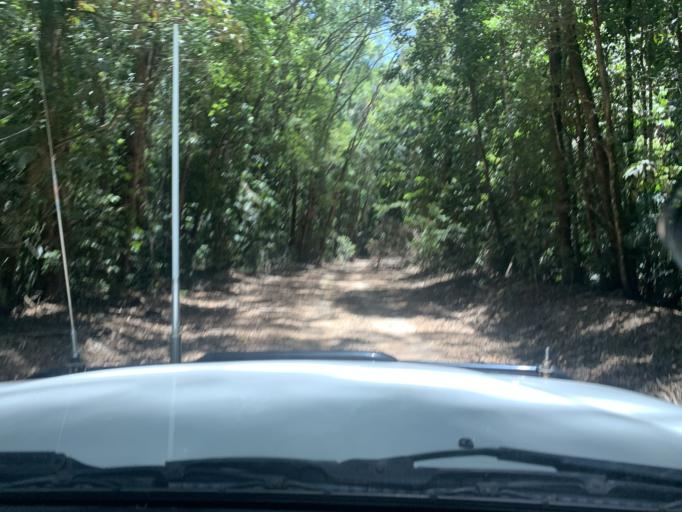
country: AU
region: Queensland
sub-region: Cairns
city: Redlynch
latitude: -16.9409
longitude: 145.6261
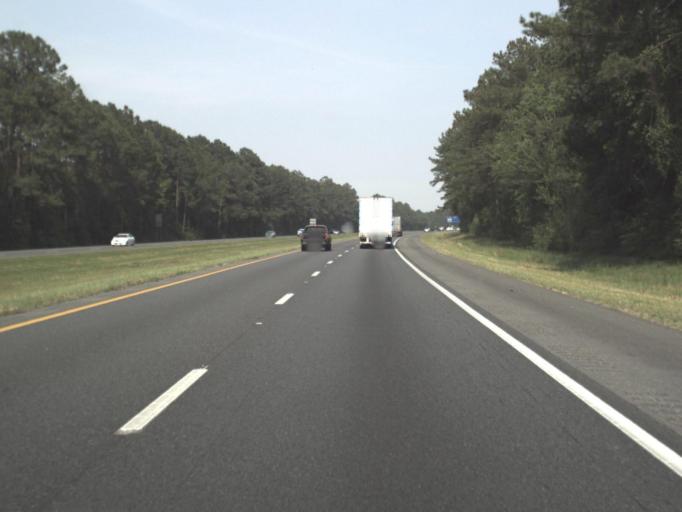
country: US
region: Florida
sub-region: Baker County
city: Macclenny
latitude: 30.2605
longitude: -82.1735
****
__Aim of the exercise__: Copy out every text line from the rows above, word for word, and leave the pictures out.

__Final result__:
country: AU
region: Queensland
sub-region: Cairns
city: Redlynch
latitude: -16.9409
longitude: 145.6261
country: US
region: Florida
sub-region: Baker County
city: Macclenny
latitude: 30.2605
longitude: -82.1735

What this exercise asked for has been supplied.